Renee Prejean-Motanky

THE IMPORTANCE OF BUSINESS INNOVATION …especially during difficult times

In Business Development, Business Strategies on July 28, 2009 at 4:44 pm
Image by vaXzine via Flickr

Far too few businesses have creative, right-brain types in leadership positions. This leaves innovation vulnerable to unwise cost cutting during difficult economic times. Decisions to slash versus retain projects are made by analytical, left-brain leadership who really are not suited for assessing innovations “outside of the box.”

 The fashion industry sets a great example worth emulating:

Every season, successful fashion companies must reinvent their product lines—and thus their brands—or face certain death. They manage this constant challenge by creating unusual partnerships at the top that consist of an imaginative, right-brain creative director and a commercially minded, left-brain brand CEO. ( called “both-brain” teams by Darrell K. Rigby, author of Winning in Turbulance.)*

  • Its businesses are run by pairs of powerful executives with complementary–creative and analytic–styles.
  • Its businesses are structured  to support left-brain-right-brain partnerships.
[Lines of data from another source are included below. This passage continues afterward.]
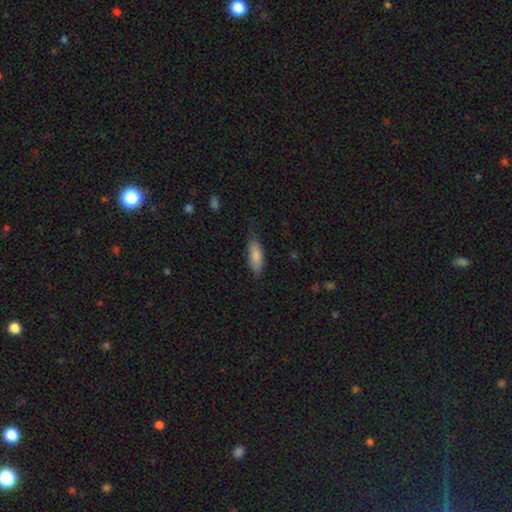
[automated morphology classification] Overall: smooth (82%). How rounded: in between (66%; cigar-shaped 32%). Merging: none (64%; minor disturbance 27%).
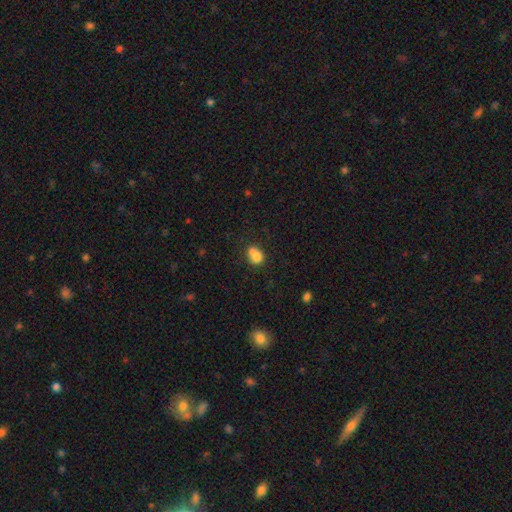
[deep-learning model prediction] A smooth galaxy with no disk features (75%) that is round (60%). Merging: merger (51%).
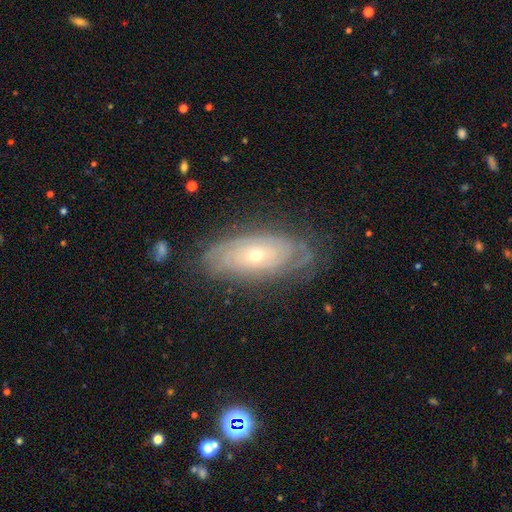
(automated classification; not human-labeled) smooth-or-featured: featured or disk: 75% | smooth: 18% | star or artifact: 7%
  disk-edge-on: no: 88% | yes: 12%
    bar: no: 83% | weak: 13% | strong: 4%
    has-spiral-arms: yes: 80% | no: 20%
      spiral-winding: tight: 80% | medium: 15% | loose: 5%
      spiral-arm-count: can't tell: 63% | 2: 15% | 3: 7% | 4: 6% | more than 4: 5% | 1: 4%
    bulge-size: small: 63% | moderate: 34% | large: 1% | dominant: 1% | none: 1%
  merging: none: 76% | minor disturbance: 17% | major disturbance: 6% | merger: 1%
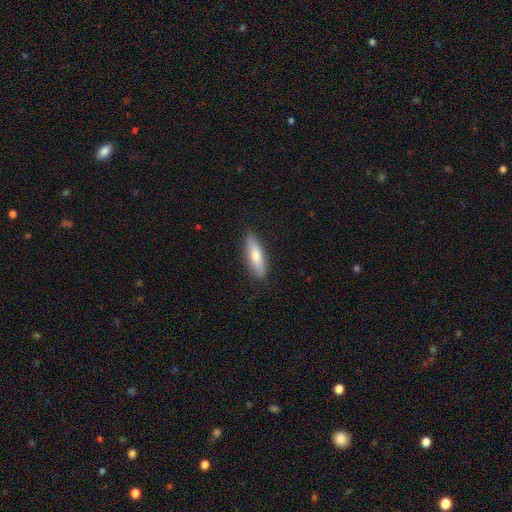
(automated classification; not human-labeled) A smooth galaxy with no disk features (70%) that is cigar-shaped (55%).

Vote fractions:
- Smooth or featured? smooth: 70% / featured or disk: 24% / star or artifact: 6%
- How rounded? cigar-shaped: 55% / in between: 43% / round: 2%
- Merging? none: 89% / minor disturbance: 8% / major disturbance: 2% / merger: 1%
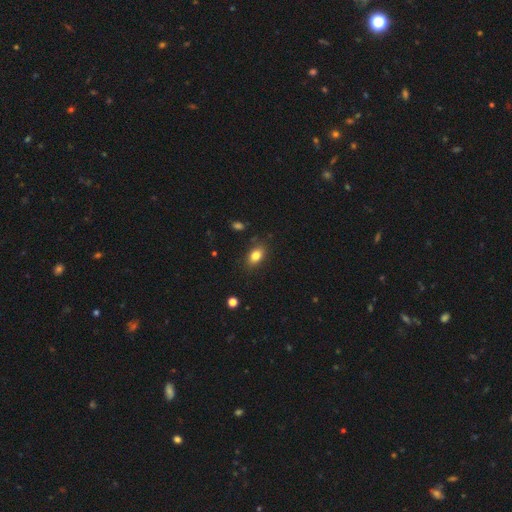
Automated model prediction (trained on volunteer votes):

Recruiters for the fashion industry seek to hire a mix of cognitive styles at all levels.  
  • In the fashion industry Innovation is a way of business life, not a marginal activity.

Highly successful both-brain pairs have been found elsewhere: Apple CEO Steve Jobs and COO, Tim Cook, are one such extremely well-known alliance. 

How it works:

Traditional, left-brain-dominant business leaders typically can’t tell the difference between good and bad innovations. Nor do they appreciate the skills needed to build and sustain a culture of creativity and constant reinvention. A leadership duo that unites right-brain creative skills and left-brain management skills offers the best way of ingraining innovation in a business, making it valued in all economic climates. 

But there’s more to the formula than throwing two people together. What makes for a superlative “both-brain” team? In many ways such a partnership is “truly like a marriage,” says Gucci Group CEO, Robert Polet. “It has ups and downs, and you have disagreements, [but] with a common purpose and within a common framework.”

Rigby studied a number of creative-commercial partnerships, both successful and unsuccessful, and identified seven characteristics that were common to success:

  1. Awareness of strengths and weaknesses. Partners realistically assess what they do well and where they need help. They often joke openly about their own shortcomings to help others see the value of partnership.
  2. Complementary cognitive skills. Partners seek those who balance their own working styles and decision-making approaches. They learn to draw on each other’s capabilities to the proper degree and at the right times.
  3. Trust. Partners trust each other and are willing to put each other’s interests ahead of their own.
  4. Raw intelligence. Partners bring insightful observations and good judgment to the team’s decisions.
  5. Relevant knowledge. Partners bring experience that applies directly to the challenges they face.
  6. Strong communication channels. Partners speak to each other frequently and directly. They often work in the same or adjacent spaces.
  7. Motivation. Partners are highly committed to the success of the business and to each other.